One big fear nice guys have is they’re afraid offending a woman. They’re always worried about saying the wrong thing. They’re always worried about making a mistake or doing something which will turn her off or push her away.
Sometimes they censor so many thoughts their conversations are about as exciting as watching paint dry… at least to women who are not subdued on drugs or might actually BE painters.
Why do they do that?
Because they’re trying to be someone they THINK she’s going to like and more importantly for today… their actions are future slash fear based.
They’re trying to control what will happen tomorrow.
They’re hoping she’ll give them a chance “tomorrow” if they’re “different from some other guy when in reality, they come off just like every other guy who is supposedly “not trying” to get in her pants… most women see right through it.
Living in the present means (within reason because there is a balance which must be achieved which can and must be tweaked daily) DOING things which will actually create attraction and in the case of how you talk to women it means yes…
You’re going to offend a few women.
You’re going to say something a woman might not like.
You’re going to ask some stupid questions and maybe even give some bad answers that she might judge you for.
Two weeks later.
When she starts thinking about you she’s going to FEEL something.
Whether it’s bad or creepy or attracted or offended or anything that actually stirs her emotions, is MUCH BETTER than censoring every word or thought around her which gives her exactly no reason at all to even think about you.
“Disapproval is not the same thing as being disliked.
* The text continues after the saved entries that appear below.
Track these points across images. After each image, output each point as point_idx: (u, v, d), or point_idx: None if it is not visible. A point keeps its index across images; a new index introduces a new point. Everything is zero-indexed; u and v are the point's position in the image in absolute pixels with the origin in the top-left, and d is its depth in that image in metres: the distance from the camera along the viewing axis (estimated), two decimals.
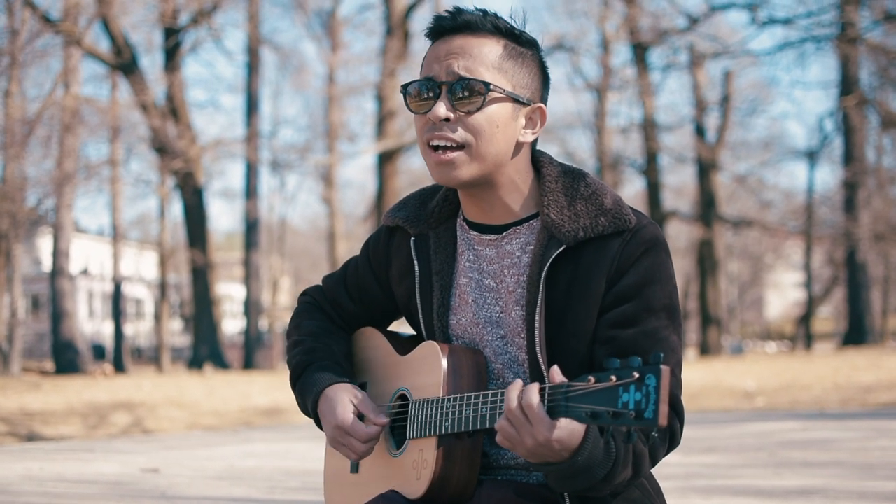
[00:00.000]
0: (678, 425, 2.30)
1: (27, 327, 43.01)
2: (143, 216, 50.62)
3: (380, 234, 2.65)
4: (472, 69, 2.31)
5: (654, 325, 2.30)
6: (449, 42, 2.36)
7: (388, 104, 32.99)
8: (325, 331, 2.66)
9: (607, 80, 37.23)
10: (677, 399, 2.30)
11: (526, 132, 2.38)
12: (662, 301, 2.31)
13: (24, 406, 16.40)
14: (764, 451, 8.87)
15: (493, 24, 2.35)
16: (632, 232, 2.32)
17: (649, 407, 1.84)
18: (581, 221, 2.32)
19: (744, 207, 46.88)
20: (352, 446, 2.42)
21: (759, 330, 69.47)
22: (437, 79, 2.34)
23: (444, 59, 2.34)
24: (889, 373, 19.18)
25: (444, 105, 2.32)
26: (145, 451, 10.49)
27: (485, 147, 2.32)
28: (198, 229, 32.73)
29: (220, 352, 32.93)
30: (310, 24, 37.03)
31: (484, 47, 2.34)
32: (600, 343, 2.31)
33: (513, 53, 2.35)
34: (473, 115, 2.31)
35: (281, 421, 15.90)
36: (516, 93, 2.34)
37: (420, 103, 2.37)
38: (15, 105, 23.34)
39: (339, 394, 2.46)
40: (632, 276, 2.30)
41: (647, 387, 1.85)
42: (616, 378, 1.90)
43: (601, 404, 1.91)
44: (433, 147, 2.34)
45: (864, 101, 33.71)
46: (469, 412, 2.23)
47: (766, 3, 32.84)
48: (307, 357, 2.58)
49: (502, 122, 2.33)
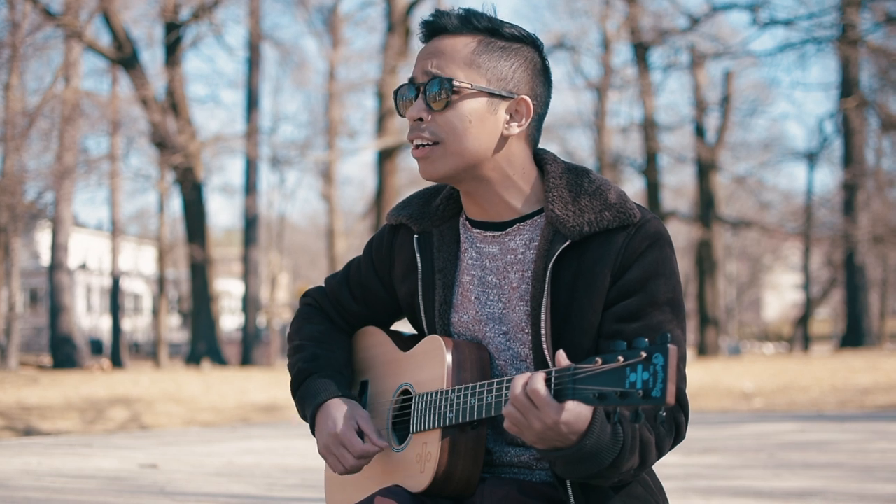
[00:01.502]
0: (683, 418, 2.30)
1: (25, 321, 43.03)
2: (142, 211, 50.68)
3: (383, 232, 2.66)
4: (443, 67, 2.35)
5: (658, 319, 2.30)
6: (430, 45, 2.40)
7: (388, 101, 32.98)
8: (326, 336, 2.67)
9: (608, 79, 37.23)
10: (682, 393, 2.29)
11: (511, 125, 2.37)
12: (667, 295, 2.32)
13: (22, 400, 16.40)
14: (763, 453, 8.87)
15: (469, 22, 2.37)
16: (636, 226, 2.32)
17: (657, 385, 1.84)
18: (586, 216, 2.32)
19: (743, 208, 46.95)
20: (343, 458, 2.43)
21: (757, 331, 69.52)
22: (416, 80, 2.39)
23: (421, 61, 2.39)
24: (886, 375, 19.20)
25: (418, 106, 2.36)
26: (143, 446, 10.48)
27: (457, 143, 2.34)
28: (197, 225, 32.72)
29: (218, 348, 32.93)
30: (311, 21, 37.04)
31: (457, 45, 2.36)
32: (605, 337, 2.31)
33: (489, 48, 2.36)
34: (443, 113, 2.34)
35: (279, 418, 15.90)
36: (490, 87, 2.34)
37: (402, 106, 2.43)
38: (15, 98, 23.32)
39: (340, 407, 2.48)
40: (636, 270, 2.30)
41: (655, 366, 1.85)
42: (623, 359, 1.90)
43: (609, 385, 1.91)
44: (415, 146, 2.38)
45: (865, 103, 33.73)
46: (474, 401, 2.23)
47: (767, 4, 32.88)
48: (309, 365, 2.59)
49: (475, 116, 2.33)
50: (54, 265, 29.08)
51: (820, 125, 40.29)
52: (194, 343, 33.16)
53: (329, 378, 2.55)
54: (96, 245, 56.43)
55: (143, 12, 31.62)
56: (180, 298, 53.52)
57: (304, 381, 2.58)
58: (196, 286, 33.19)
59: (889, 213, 36.05)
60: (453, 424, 2.27)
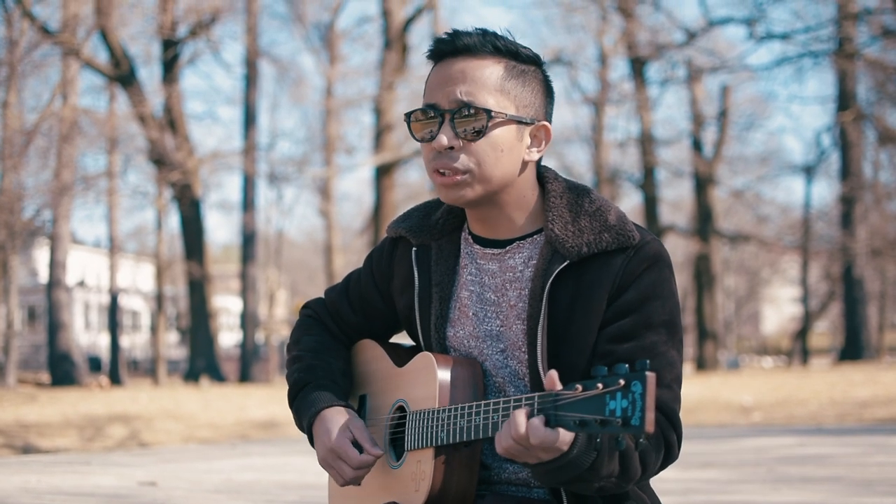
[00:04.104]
0: (675, 439, 2.30)
1: (23, 339, 42.96)
2: (140, 228, 50.52)
3: (383, 245, 2.66)
4: (474, 94, 2.31)
5: (651, 340, 2.30)
6: (450, 66, 2.35)
7: (385, 117, 33.00)
8: (324, 347, 2.67)
9: (605, 94, 37.26)
10: (675, 414, 2.30)
11: (531, 151, 2.38)
12: (662, 317, 2.32)
13: (21, 418, 16.37)
14: (762, 467, 8.86)
15: (492, 44, 2.34)
16: (635, 248, 2.33)
17: (636, 414, 1.86)
18: (585, 237, 2.33)
19: (741, 222, 46.93)
20: (342, 471, 2.43)
21: (755, 345, 69.44)
22: (439, 106, 2.34)
23: (445, 86, 2.33)
24: (885, 388, 19.18)
25: (447, 134, 2.31)
26: (142, 463, 10.46)
27: (489, 171, 2.32)
28: (195, 241, 32.71)
29: (216, 364, 32.88)
30: (308, 37, 37.07)
31: (485, 70, 2.33)
32: (598, 357, 2.31)
33: (514, 73, 2.34)
34: (477, 142, 2.31)
35: (277, 434, 15.87)
36: (519, 114, 2.34)
37: (424, 132, 2.37)
38: (13, 115, 23.37)
39: (336, 417, 2.47)
40: (633, 292, 2.31)
41: (633, 393, 1.87)
42: (602, 386, 1.91)
43: (589, 412, 1.93)
44: (439, 172, 2.35)
45: (862, 116, 33.76)
46: (463, 423, 2.24)
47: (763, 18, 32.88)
48: (306, 375, 2.59)
49: (507, 145, 2.33)
50: (52, 282, 29.05)
51: (817, 138, 40.26)
52: (193, 360, 33.12)
53: (325, 389, 2.54)
54: (94, 262, 56.38)
55: (141, 29, 31.68)
56: (178, 315, 53.46)
57: (300, 391, 2.58)
58: (194, 303, 33.17)
59: (887, 226, 36.06)
60: (445, 444, 2.28)
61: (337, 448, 2.42)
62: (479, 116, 2.29)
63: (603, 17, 36.30)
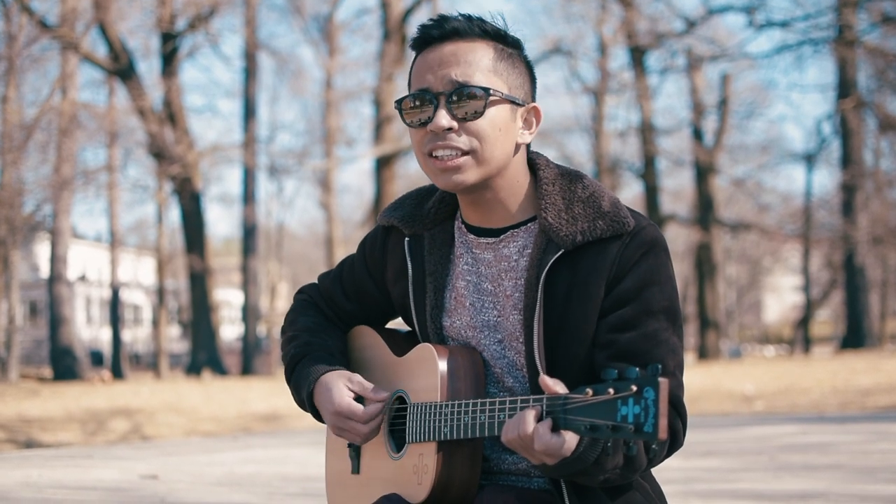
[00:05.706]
0: (680, 426, 2.29)
1: (25, 333, 42.98)
2: (140, 222, 50.61)
3: (376, 233, 2.64)
4: (469, 75, 2.30)
5: (653, 328, 2.28)
6: (439, 51, 2.34)
7: (385, 109, 32.99)
8: (320, 327, 2.65)
9: (605, 83, 37.23)
10: (679, 401, 2.29)
11: (524, 133, 2.37)
12: (662, 303, 2.30)
13: (23, 413, 16.39)
14: (764, 455, 8.85)
15: (480, 27, 2.34)
16: (630, 235, 2.31)
17: (648, 420, 1.83)
18: (579, 225, 2.31)
19: (742, 211, 46.89)
20: (354, 429, 2.41)
21: (757, 333, 69.46)
22: (432, 89, 2.32)
23: (438, 69, 2.32)
24: (888, 376, 19.19)
25: (444, 115, 2.30)
26: (144, 457, 10.46)
27: (490, 151, 2.30)
28: (196, 235, 32.71)
29: (218, 358, 32.90)
30: (307, 29, 37.03)
31: (476, 52, 2.32)
32: (600, 347, 2.29)
33: (503, 55, 2.34)
34: (476, 122, 2.29)
35: (280, 427, 15.88)
36: (512, 94, 2.33)
37: (418, 116, 2.35)
38: (12, 110, 23.36)
39: (333, 380, 2.45)
40: (631, 280, 2.29)
41: (646, 400, 1.84)
42: (614, 391, 1.89)
43: (600, 417, 1.91)
44: (435, 157, 2.33)
45: (862, 103, 33.74)
46: (468, 419, 2.22)
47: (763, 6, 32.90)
48: (301, 350, 2.57)
49: (504, 125, 2.31)
50: (54, 277, 29.07)
51: (818, 127, 40.33)
52: (194, 353, 33.14)
53: (320, 360, 2.53)
54: (95, 256, 56.37)
55: (140, 23, 31.64)
56: (180, 309, 53.47)
57: (296, 366, 2.57)
58: (196, 296, 33.17)
59: (888, 214, 36.04)
60: (448, 440, 2.27)
61: (341, 409, 2.40)
62: (478, 95, 2.28)
63: (602, 6, 36.27)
Disapproval is not the same thing as, not being unattractive. And being upset does not equate to, not liking you.”
This is how I see it.
If you offend ONE woman, she just might be a little too serious for you.
After all you were only being honest, upfront, and possibly joking with her.
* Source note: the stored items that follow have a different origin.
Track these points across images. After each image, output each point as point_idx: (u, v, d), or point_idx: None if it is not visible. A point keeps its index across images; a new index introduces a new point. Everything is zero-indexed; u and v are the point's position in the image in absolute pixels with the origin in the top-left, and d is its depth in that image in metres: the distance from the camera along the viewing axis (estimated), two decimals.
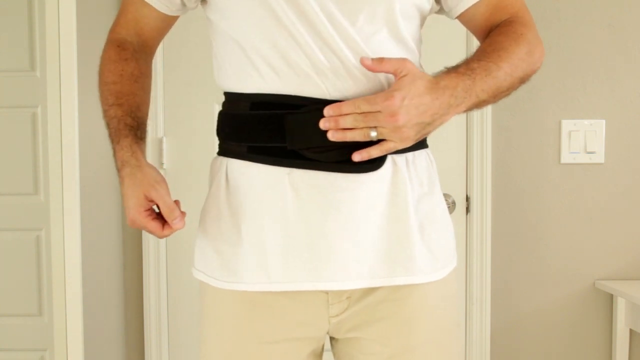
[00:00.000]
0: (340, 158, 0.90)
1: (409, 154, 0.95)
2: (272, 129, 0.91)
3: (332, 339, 1.02)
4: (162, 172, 1.97)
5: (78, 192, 1.91)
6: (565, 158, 1.98)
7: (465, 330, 1.99)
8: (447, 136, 1.98)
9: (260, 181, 0.92)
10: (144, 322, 1.99)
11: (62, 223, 1.91)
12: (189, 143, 1.98)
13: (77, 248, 1.91)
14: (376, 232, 0.92)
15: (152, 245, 1.97)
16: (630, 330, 1.94)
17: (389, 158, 0.92)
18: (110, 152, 1.00)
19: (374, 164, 0.90)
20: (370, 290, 0.95)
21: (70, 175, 1.91)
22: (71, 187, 1.91)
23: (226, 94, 0.98)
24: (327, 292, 0.95)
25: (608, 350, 2.00)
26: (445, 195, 1.98)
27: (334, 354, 1.04)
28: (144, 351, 2.00)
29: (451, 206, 1.97)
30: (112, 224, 2.00)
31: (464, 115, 1.97)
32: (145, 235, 1.98)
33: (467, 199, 1.98)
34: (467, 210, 1.98)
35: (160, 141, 1.97)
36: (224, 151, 0.98)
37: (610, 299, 1.99)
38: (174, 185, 1.98)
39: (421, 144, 0.98)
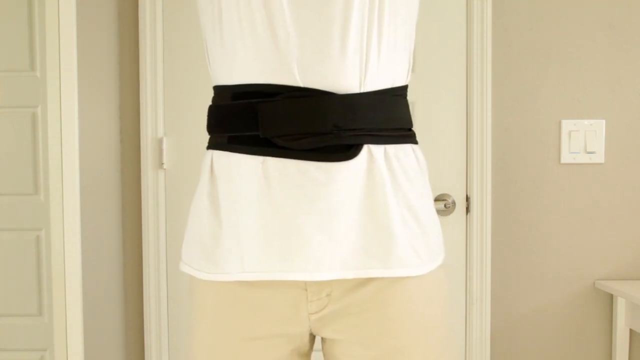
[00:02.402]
0: (311, 146, 0.89)
1: (390, 147, 0.92)
2: (248, 118, 0.91)
3: (322, 338, 1.01)
4: (162, 172, 1.98)
5: (78, 192, 1.91)
6: (565, 158, 1.98)
7: (465, 330, 1.99)
8: (447, 136, 1.98)
9: (237, 171, 0.92)
10: (144, 322, 1.99)
11: (62, 223, 1.91)
12: (189, 143, 1.98)
13: (77, 248, 1.91)
14: (351, 224, 0.90)
15: (152, 245, 1.97)
16: (630, 330, 1.94)
17: (365, 148, 0.90)
18: (110, 152, 1.00)
19: (348, 153, 0.89)
20: (352, 289, 0.93)
21: (70, 175, 1.91)
22: (71, 187, 1.91)
23: (214, 88, 0.99)
24: (306, 289, 0.93)
25: (608, 350, 2.00)
26: (445, 195, 1.98)
27: (323, 354, 1.03)
28: (144, 351, 2.00)
29: (451, 206, 1.97)
30: (112, 224, 2.00)
31: (464, 115, 1.97)
32: (145, 235, 1.98)
33: (467, 199, 1.98)
34: (467, 210, 1.98)
35: (160, 141, 1.97)
36: (210, 144, 0.98)
37: (610, 299, 1.99)
38: (174, 185, 1.99)
39: (405, 138, 0.95)
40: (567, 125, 1.98)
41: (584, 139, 1.97)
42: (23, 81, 1.95)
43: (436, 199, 1.98)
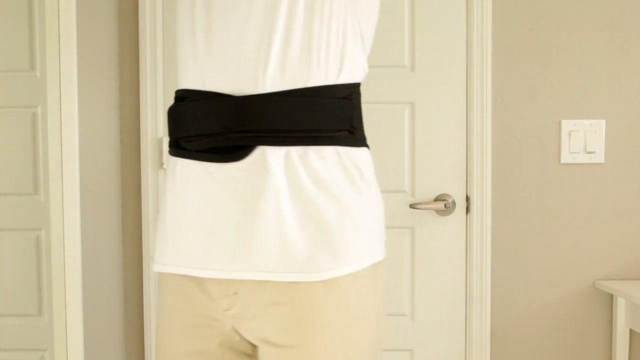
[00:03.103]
0: (202, 147, 0.92)
1: (296, 148, 0.90)
2: (170, 122, 0.99)
3: None
4: (162, 172, 1.97)
5: (78, 192, 1.91)
6: (565, 158, 1.98)
7: (465, 330, 1.99)
8: (447, 136, 1.98)
9: (168, 171, 1.01)
10: (144, 322, 1.99)
11: (62, 223, 1.91)
12: None
13: (77, 248, 1.91)
14: (234, 224, 0.90)
15: (152, 245, 1.97)
16: (630, 330, 1.94)
17: (259, 149, 0.90)
18: (110, 152, 1.07)
19: (235, 154, 0.90)
20: (253, 290, 0.92)
21: (70, 175, 1.91)
22: (71, 187, 1.91)
23: None
24: (219, 285, 0.95)
25: (608, 350, 2.00)
26: (445, 195, 1.98)
27: None
28: (144, 351, 2.00)
29: (451, 206, 1.97)
30: (112, 224, 2.00)
31: (464, 115, 1.97)
32: (145, 235, 1.98)
33: (467, 199, 1.98)
34: (467, 210, 1.98)
35: (160, 141, 1.97)
36: None
37: (610, 299, 1.99)
38: None
39: (323, 140, 0.91)
40: (567, 125, 1.97)
41: (584, 139, 1.97)
42: (23, 81, 1.95)
43: (436, 199, 1.98)
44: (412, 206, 1.96)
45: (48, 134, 1.92)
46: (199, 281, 0.96)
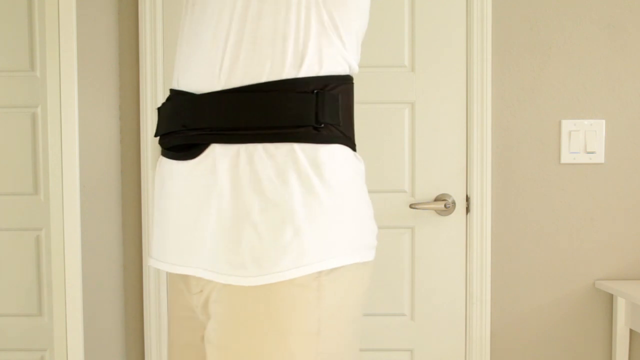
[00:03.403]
0: (166, 145, 0.95)
1: (245, 146, 0.87)
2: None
3: None
4: None
5: (78, 192, 1.91)
6: (565, 158, 1.98)
7: (465, 330, 1.99)
8: (447, 136, 1.98)
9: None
10: (144, 322, 1.99)
11: (62, 223, 1.90)
12: None
13: (77, 248, 1.91)
14: (193, 222, 0.91)
15: None
16: (630, 330, 1.94)
17: (210, 148, 0.89)
18: (110, 152, 1.10)
19: (190, 152, 0.91)
20: (205, 286, 0.93)
21: (70, 175, 1.90)
22: (71, 187, 1.90)
23: None
24: (194, 280, 0.97)
25: (608, 350, 2.00)
26: (445, 195, 1.97)
27: None
28: (144, 351, 2.00)
29: (451, 206, 1.97)
30: (112, 224, 2.00)
31: (464, 115, 1.97)
32: (145, 235, 1.98)
33: (467, 199, 1.98)
34: (467, 210, 1.98)
35: None
36: None
37: (610, 299, 1.99)
38: None
39: (278, 137, 0.86)
40: (567, 125, 1.97)
41: (584, 139, 1.97)
42: (23, 81, 1.95)
43: (436, 199, 1.98)
44: (412, 206, 1.96)
45: (48, 134, 1.92)
46: (183, 276, 0.98)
How many days or dates can you put up with that attitude?
If you offend ALL women, then sure, you might want to pull back a little because now you’re saying things just to create something which is what a TRY-HARD does.
If you say something ONE woman doesn’t like and you back off, your value to her diminishes.
She’ll probably only see you as first, some guy who is only doing something to get in her pants, but also two, because you are worried she isn’t going to like you.
If you say something ALL women don’t like, then again, you’ve gone to the extreme and come off as a try hard who is only interested in hurting other people in the hopes some messed up woman will put up with it.
Again, you might want to dial it back a little and stick to topics where you don’t come off as some hypocritical prick.
If you ask some stupid questions or give some answer ONE woman will judge you for, it’s a time saver.
If ANY woman is going to judge you that easily then I’m going to say, she’s going to judge everything you do and it’s best just to let her go anyways.
Then again, if you’re doing it to ALL women, then yes, STOP asking those boring questions which only require her to nod her head or look at her phone hoping she’ll get distracted from you.
My point, all be it long and never-ending as I think about it all, is…
Putting way too much emphasis on the outcome or the future or all the “what if’s” which are related to “fears” makes it seem like (to her at least) that you’re trying WAY too hard.
Like you’re doing everything to attract her instead of just creating or allowing a natural attraction to happen.
Preparation is good.
Knowing what to do in certain situations is great.
Having a plan can keep you on track.
Knowing what responses to give to create better conversations or what questions to ask which stirs her emotions is also good.
However, working on those things for tomorrow rarely ever works because TODAY is what matters.
NEVER TRY TO MAKE SOMETHING HAPPEN. Just DO things which give better results.
“We must change our approach to dating and reconsider, actually reinvent what a date is supposed to be…”
You don’t try to make her like you.
You DO things which attract most normal somewhat mentally healthy women.
This difference would be… dating. You think a woman “needs” a date so you set up dinner, maybe a movie, maybe even find something fun to do together so she’ll see how cool you are.
What you’re actually doing is TRYING to get her to like you by giving her what you think she wants in order to be courted.
However, when you DO something today to get better results dating becomes something else not defined by rules.
Strange as it sounds, I think we need to live more short-term when it comes to attracting women.
Stop worrying she won’t like you.
Start doing things which allow attraction to happen.
Don’t be at all surprised how many women can handle it. Don’t be at all surprised how strong women really are.
Don’t be at all surprised if a woman responds more positively to a heated 45 minute discussion where you’re bumping heads over a three-hour dinner and a movie where you’re hoping she’ll let you kiss HER at the end of the night.
Fear kills attraction. Fear destroys relationships. Fear keeps some people alone for way too long.
Don’t be afraid if she doesn’t think you’re a nice person.
If you’re a good decent person and she doesn’t want to see that, then who cares.
Knowing the difference between trying and doing is a hard concept to grasp.
If you’re worried, acting out of fear, or doing things hoping she will like you… you’re trying.